====== Dataset extract

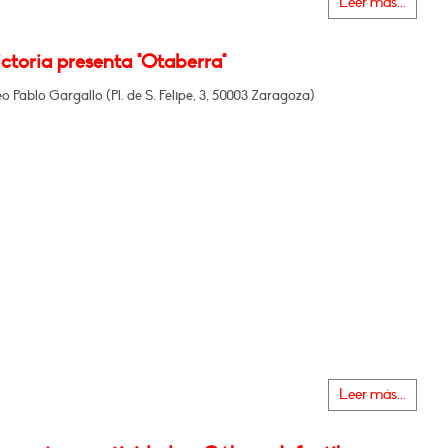
Leer más...
ictoria presenta "Otaberra"
o Pablo Gargallo (Pl. de S. Felipe, 3, 50003 Zaragoza)
Leer más...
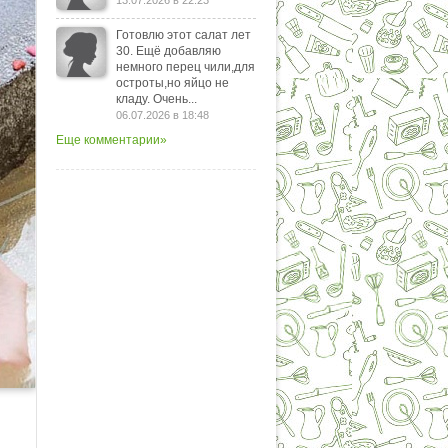
13.07.2026 в 22:23
Готовлю этот салат лет
30. Ещё добавляю
немного перец чили,для
остроты,но яйцо не
кладу. Очень...
06.07.2026 в 18:48
Еще комментарии»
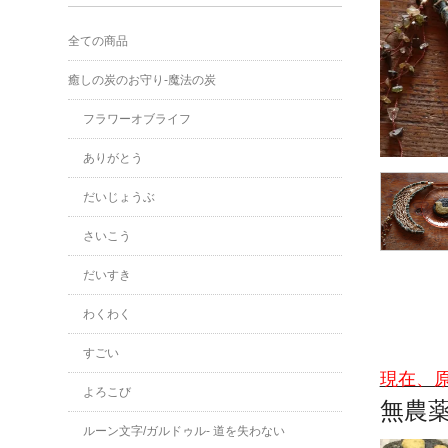
全ての商品
癒しの炭のお守り-魔法の炭
フラワーオブライフ
ありがとう
だいじょうぶ
さいこう
だいすき
わくわく
すごい
現在、
よろこび
無農
ルーン文字/ガルドゥル- 道を失わない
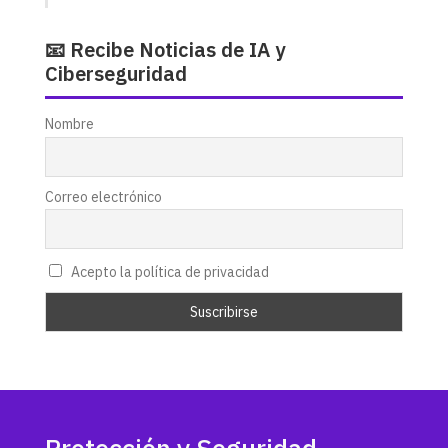
📧 Recibe Noticias de IA y
Ciberseguridad
Nombre
Correo electrónico
Acepto la política de privacidad
Protección y Seguridad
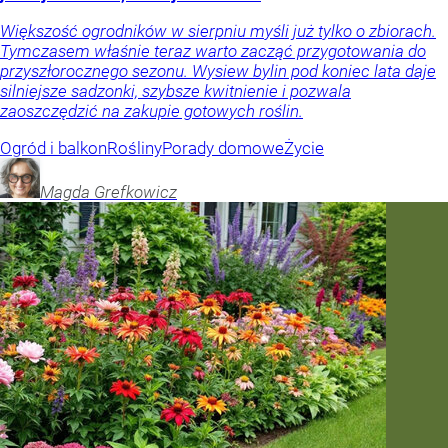
Większość ogrodników w sierpniu myśli już tylko o zbiorach.
Tymczasem właśnie teraz warto zacząć przygotowania do
przyszłorocznego sezonu. Wysiew bylin pod koniec lata daje
silniejsze sadzonki, szybsze kwitnienie i pozwala
zaoszczędzić na zakupie gotowych roślin.
Ogród i balkon
Rośliny
Porady domowe
Życie
Magda
Grefkowicz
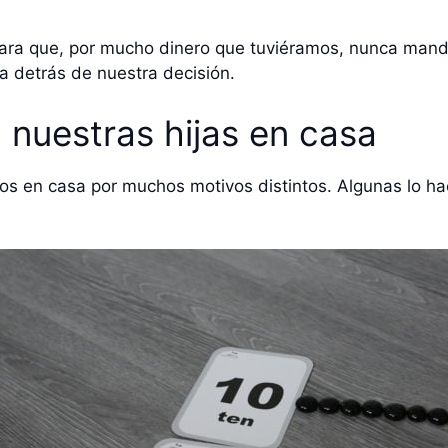
ara que, por mucho dinero que tuviéramos, nunca mandar
 detrás de nuestra decisión.
nuestras hijas en casa
jos en casa por muchos motivos distintos. Algunas lo hac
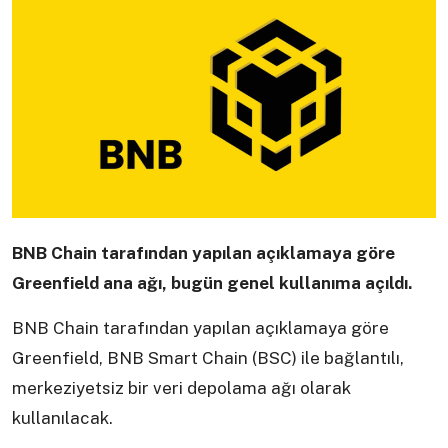
BNB Chain tarafından yapılan açıklamaya göre
Greenfield ana ağı, bugün genel kullanıma açıldı.
BNB Chain tarafından yapılan açıklamaya göre
Greenfield, BNB Smart Chain (BSC) ile bağlantılı,
merkeziyetsiz bir veri depolama ağı olarak
kullanılacak.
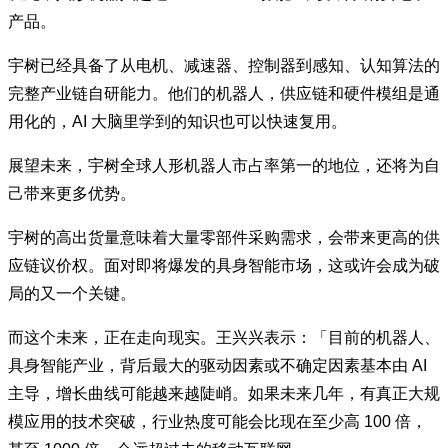
产品。
宇树已经具备了从电机、减速器、控制器到感知、认知算法的
完整产业链自研能力。他们的机器人，供应链和硬件模组是通
用化的，AI 大脑里学到的知识也可以快速复用。
展望未来，宇树全球人形机器人市占率第一的地位，还将为自
己带来更多优势。
宇树的高出货量意味着大量零部件采购需求，会带来更高的供
应链议价权。面对即将爆发的具身智能市场，这或许会成为破
局的又一个关键。
而这个未来，正在走向现实。王兴兴表示：「目前的机器人、
具身智能产业，背后最大的驱动因素或不确定因素基本由 AI
主导，增长曲线可能越来越陡峭。如果未来几年，有真正大规
模应用的技术突破，行业热度可能会比现在至少高 100 倍，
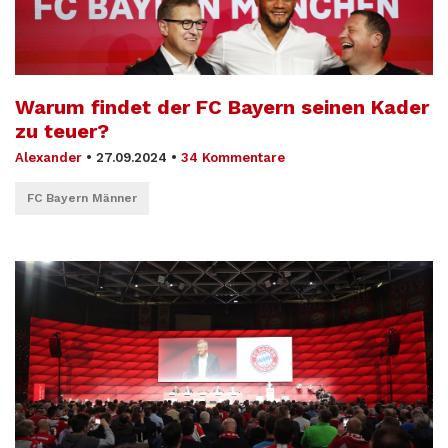
Warum findet der FC Bayern seinen Kader
zu teuer?
Alexander
•
27.09.2024
•
34 Kommentare
FC Bayern Männer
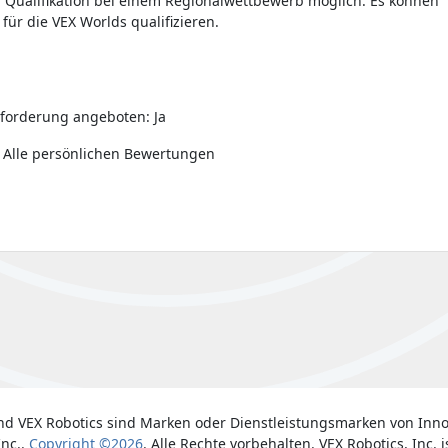
r Qualifikation bei einem Regionalwettbewerb möglich. Es können
s für die VEX Worlds qualifizieren.
forderung angeboten: Ja
 Alle persönlichen Bewertungen
nd VEX Robotics sind Marken oder Dienstleistungsmarken von Inno
Inc..
Copyright ©2026
. Alle Rechte vorbehalten. VEX Robotics, Inc. i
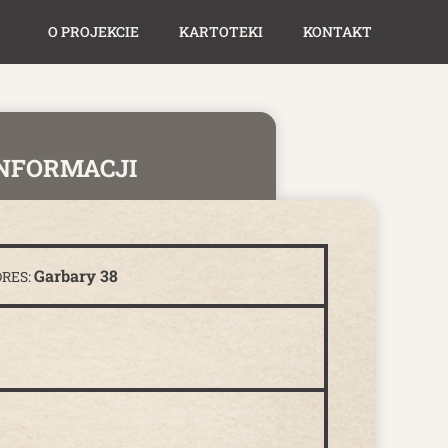
O PROJEKCIE
KARTOTEKI
KONTAKT
INFORMACJI
Garbary 38
RES:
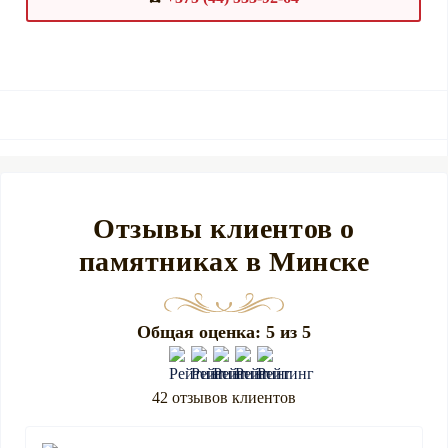
Отзывы клиентов о
памятниках в Минске
Общая оценка: 5 из 5
42 отзывов клиентов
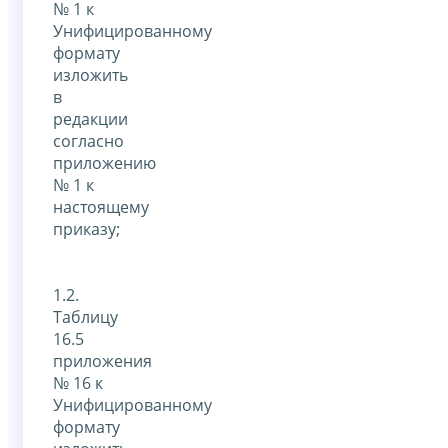
№ 1 к
Унифицированному
формату
изложить
в
редакции
согласно
приложению
№ 1 к
настоящему
приказу;
1.2.
Таблицу
16.5
приложения
№ 16 к
Унифицированному
формату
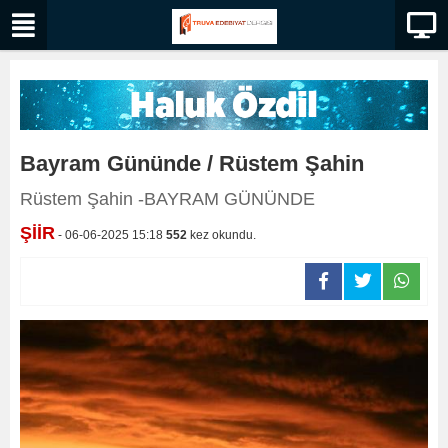
Bayram Gününde / Rüstem Şahin
Rüstem Şahin -BAYRAM GÜNÜNDE
ŞİİR
- 06-06-2025 15:18
552
kez okundu.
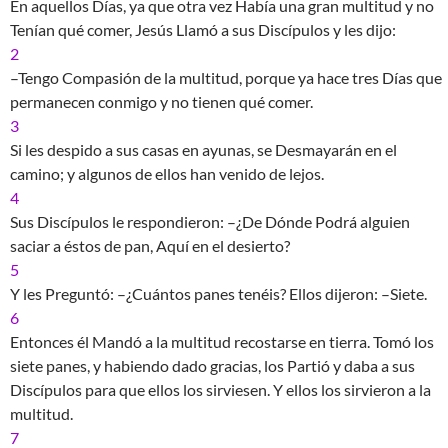
En aquellos Días, ya que otra vez Había una gran multitud y no
Tenían qué comer, Jesús Llamó a sus Discípulos y les dijo:
2
–Tengo Compasión de la multitud, porque ya hace tres Días que
permanecen conmigo y no tienen qué comer.
3
Si les despido a sus casas en ayunas, se Desmayarán en el
camino; y algunos de ellos han venido de lejos.
4
Sus Discípulos le respondieron: –¿De Dónde Podrá alguien
saciar a éstos de pan, Aquí en el desierto?
5
Y les Preguntó: –¿Cuántos panes tenéis? Ellos dijeron: –Siete.
6
Entonces él Mandó a la multitud recostarse en tierra. Tomó los
siete panes, y habiendo dado gracias, los Partió y daba a sus
Discípulos para que ellos los sirviesen. Y ellos los sirvieron a la
multitud.
7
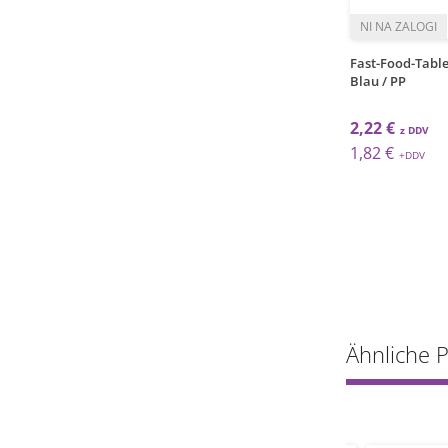
kos
kos
ablett / 32x44cm /
Tragetablett / 32x44cm
Fast-Food-Table
oni
/Maho/Noslip
Blau / PP
€
6,87 €
2,22 €
€
5,63 €
1,82 €
Ähnliche 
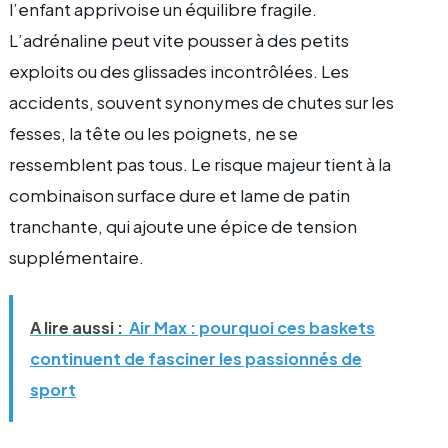
l’enfant apprivoise un équilibre fragile.
L’adrénaline peut vite pousser à des petits
exploits ou des glissades incontrôlées. Les
accidents, souvent synonymes de chutes sur les
fesses, la tête ou les poignets, ne se
ressemblent pas tous. Le risque majeur tient à la
combinaison surface dure et lame de patin
tranchante, qui ajoute une épice de tension
supplémentaire.
A lire aussi :
Air Max : pourquoi ces baskets
continuent de fasciner les passionnés de
sport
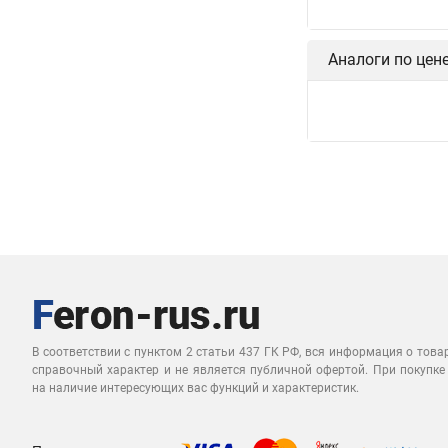
Аналоги по цен
В соответствии с пунктом 2 статьи 437 ГК РФ, вся информация о това
справочный характер и не является публичной офертой. При покупке
на наличие интересующих вас функций и характеристик.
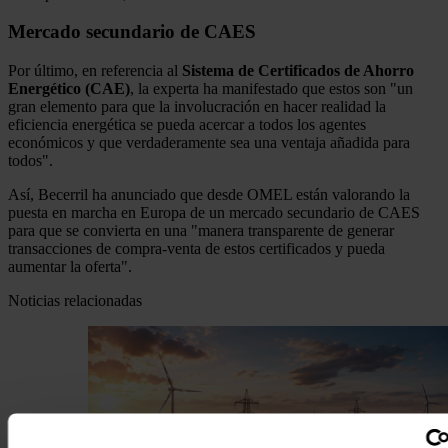
Mercado secundario de CAES
Por último, en referencia al
Sistema de Certificados de Ahorro
Energético (CAE)
, la experta ha manifestado que estos son "un
gran elemento para que la involucración en hacer realidad la
eficiencia energética se pueda acercar a todos los agentes
económicos y que verdaderamente sea una ventaja añadida para
todos".
Así, Becerril ha anunciado que desde OMEL están valorando la
puesta en marcha en Europa de un mercado secundario de CAES
para que se convierta en una "manera transparente de generar
transacciones de compra-venta de estos certificados y pueda
aumentar la oferta".
Noticias relacionadas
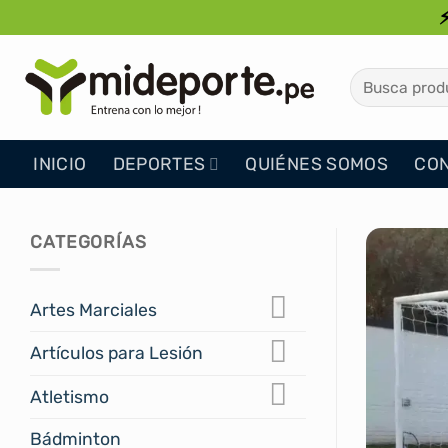
Saltar
al
contenido
Buscar
por:
INICIO
DEPORTES
QUIÉNES SOMOS
CO
CATEGORÍAS
Artes Marciales
Artículos para Lesión
Atletismo
Bádminton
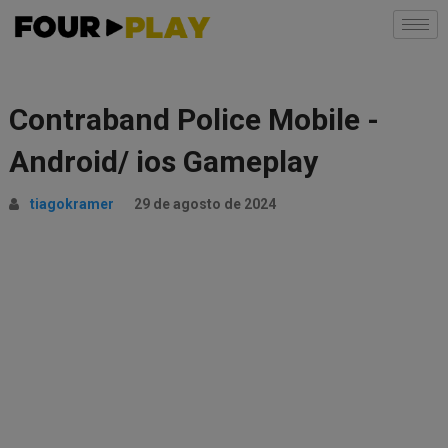
Contraband Police Mobile -
Android/ ios Gameplay
tiagokramer
29 de agosto de 2024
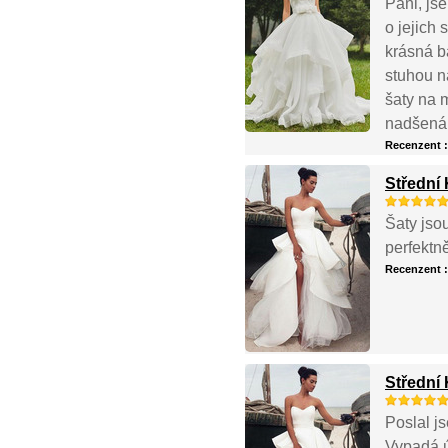
Páni, js
o jejich 
krásná b
stuhou n
šaty na 
nadšená,
Recenzent 
Střední 
Šaty jso
perfektn
Recenzent 
Střední 
Poslal js
Vypadá ú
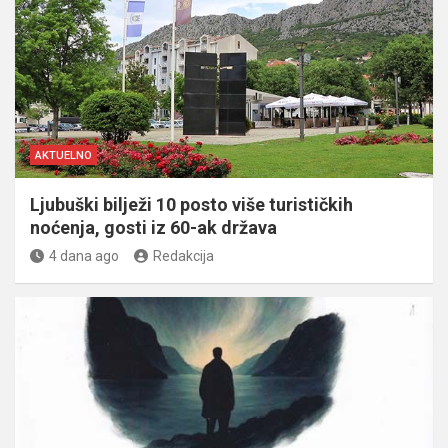
AKTUELNO
Ljubuški bilježi 10 posto više turističkih
noćenja, gosti iz 60-ak država
4 dana ago
Redakcija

============

▶ _Exercise prompt_
Please extract every line of the items above that contains the string "Noticias", matching case exactly.

▶ _Finished task_
📧 Recibe Noticias de IA y
Noticias relacionadas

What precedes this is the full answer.